While anyone can purchase an entire cookbook of Hot Bread Kitchen’s diverse recipes, taking an in-person class with HBK founder Jessamyn Waldman Rodriguez and the director of the Bakers in Training program, Karen Bornarth, was incredibly helpful. As Karen walked us through each recipe, she shared tips for home cooks working without a stand mixer and bakery deck ovens. She also explained how those of us with busy schedules could break up the baking process into steps (see “notes” in the recipe below), making the dream of home bread baking all the more possible.

Since that night at ICE, I’ve mixed, shaped and fried several batches of m’smen by hand, without a stand mixer! For this ambitious home cook, the dream of homemade bread is finally a reality, and I can’t wait to test out more of Hot Bread Kitchen’s inspiring international recipes.

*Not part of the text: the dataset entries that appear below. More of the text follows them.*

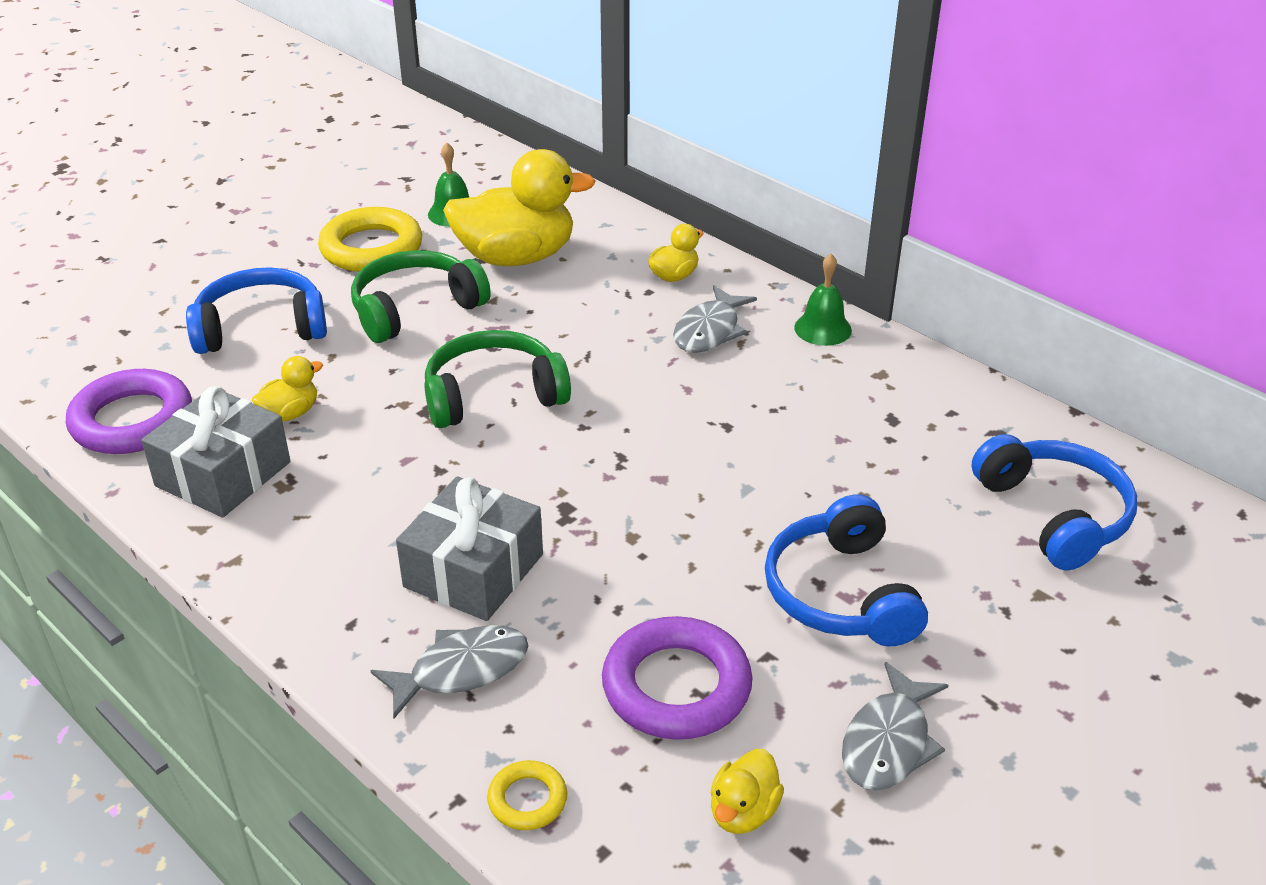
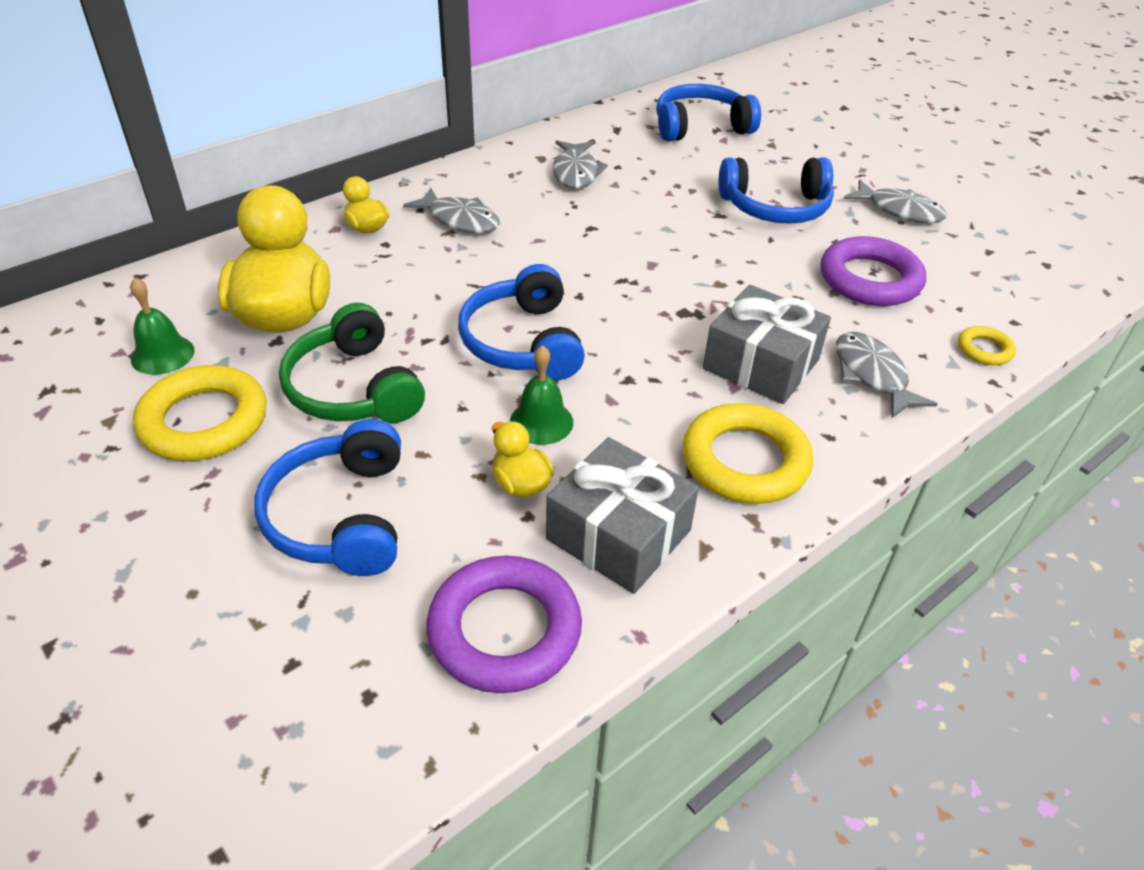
camera: 85 degrees left, 5 degrees up
(313, 555) = (745, 461): none -> yellow ring
(493, 395) = (522, 342): green headphones -> blue headphones
(743, 812) = (967, 266): yellow duck -> none
(822, 328) = (475, 171): green bell -> green bell (541, 422)
(855, 404) = (576, 172): none -> grey fish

Click here for upcoming baking classes at ICE or learn more about our professional bread baking program at

m'smen hot bread kitchen cookbook


Makes 12 (7-inch/18-cm) squares

  • 4 cups/500 g all-purpose flour, plus more for shaping
  • ½ cup plus 2 tablespoons/100 g Semolina, plus more for shaping
  • 1½ teaspoons kosher salt
  • 1¾ cups/400 g water
  • 2 teaspoons, plus 6 tablespoons/95 g canola oil, plus more for shaping
  • 6 tablespoons/85 g salted butter, melted
  1. Put the flour, semolina and salt in the bowl of a stand mixer fitted with a dough hook. Add the water and 2 teaspoons/10 g of the oil and, with the mixer on low, mix until everything is combined well, about two minutes. Increase the speed to medium and mix until the dough is smooth, shiny, elastic, and pulls away from the sides of the bowl, about six minutes. (Note: If mixing by hand, gradually incorporate the dough into your dry ingredients in the bowl with a spatula. Once all the water has been added, knead by hand for about two minutes. The dough may look a bit shaggy, but will improve upon resting.)
  2. Generously coat a rimmed baking sheet with oil. Coat a large, smooth work surface with oil (a granite, stainless steel or Formica countertop is ideal). Transfer the dough to the oiled surface. Using oiled hands, form a ring with your thumb and index finger and use it to squeeze off pieces of the dough into 12 equal balls (each should weigh about 3 ounces/85 g). Put the balls on the oiled baking sheet and roll them around so that they’re coated with oil, but keep the balls separate from one another. Put the entire baking sheet in a large plastic bag or cover loosely with plastic wrap and let the dough rest at room temperature for 30 minutes. (Note: those with busy schedules can chill dough overnight in the refrigerator. Simply remove the baking sheet from the refrigerator 30 minutes before continuing on to step three.)
  3. Meanwhile, put the remaining 6 tablespoons/85 g oil in a small bowl, add the melted butter and stir to combine.
  4. Re-oil the work surface. Working with one piece of dough at a time, use the palm of your hand to flatten the ball and then continue to apply downward pressure with your palm to stretch it out into a rough circle about 10 inches/25 cm across—so thin it’s nearly translucent.
  5. Using your hand, cover the surface of the dough with 1 tablespoon of the butter mixture and then sprinkle with a dusting (about 1 teaspoon) of semolina. Use a rubber spatula to lightly mark the midline.
  6. Fold the top of the dough circle down so that the edge extends about ½ inch/1.5 cm beyond the line. Repeat that fold from the bottom so that the two edges overlap the center. Then fold in each of the other sides in the same way to form a 3-inch/7.5 cm square. Transfer the m’smen squares to the oiled baking sheet seam side down and let rest for at least 15 minutes. Form the remaining bread in the same manner, warming the butter mixture if it begins to solidify.
  7. Proceeding in the same order in which you formed the bread, put each square on a lightly oiled piece of parchment paper and stretch it with your palm until it has slightly more than doubled in size. If it resists stretching, let it rest a bit more before proceeding. Each finished m’smen should be a 7-inch/18 cm square. Cut the parchment so that it extends just slightly beyond the square. Do not stack the bread as you stretch them—they will stick together.
  8. Heat a large griddle over medium-high heat until a drop of water sizzles away almost immediately.
  9. You can cook as many m’smen as your skillet or griddle will hold at a time. Lay the bread paper side up in the skillet and then peel off the paper as soon as the bread begins to firm—it will come away easily. Cook the m’smen until it turns first translucent and then brown in spots, two to three minutes per side. Transfer to a wire rack while you continue cooking the rest.
  10. M’smen is most delicious eaten warm, but once cooled it can be stored for up to five days in an airtight container in the refrigerator. It freezes well for up to three months. Reheat m’smen for one minute on each side in a hot, dry skillet before serving.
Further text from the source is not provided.